> _Entries drawn from a collection_:

• • •

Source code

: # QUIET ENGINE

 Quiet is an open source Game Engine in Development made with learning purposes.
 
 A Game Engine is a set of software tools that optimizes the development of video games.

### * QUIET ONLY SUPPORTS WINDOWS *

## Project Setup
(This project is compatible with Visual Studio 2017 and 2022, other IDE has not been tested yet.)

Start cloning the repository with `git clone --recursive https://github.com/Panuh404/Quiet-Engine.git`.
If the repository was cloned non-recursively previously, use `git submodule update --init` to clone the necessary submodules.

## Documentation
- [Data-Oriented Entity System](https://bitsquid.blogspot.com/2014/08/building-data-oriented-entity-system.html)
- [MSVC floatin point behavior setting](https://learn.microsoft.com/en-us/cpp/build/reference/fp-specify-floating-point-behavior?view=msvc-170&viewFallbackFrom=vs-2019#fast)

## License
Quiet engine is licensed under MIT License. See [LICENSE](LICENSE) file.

• • •

Please write out the records word for word, beginning with the line that contains "### * QUIET ONLY SUPPORTS WINDOWS *" and continuing through the end of the records.

### * QUIET ONLY SUPPORTS WINDOWS *

## Project Setup
(This project is compatible with Visual Studio 2017 and 2022, other IDE has not been tested yet.)

Start cloning the repository with `git clone --recursive https://github.com/Panuh404/Quiet-Engine.git`.
If the repository was cloned non-recursively previously, use `git submodule update --init` to clone the necessary submodules.

## Documentation
- [Data-Oriented Entity System](https://bitsquid.blogspot.com/2014/08/building-data-oriented-entity-system.html)
- [MSVC floatin point behavior setting](https://learn.microsoft.com/en-us/cpp/build/reference/fp-specify-floating-point-behavior?view=msvc-170&viewFallbackFrom=vs-2019#fast)

## License
Quiet engine is licensed under MIT License. See [LICENSE](LICENSE) file.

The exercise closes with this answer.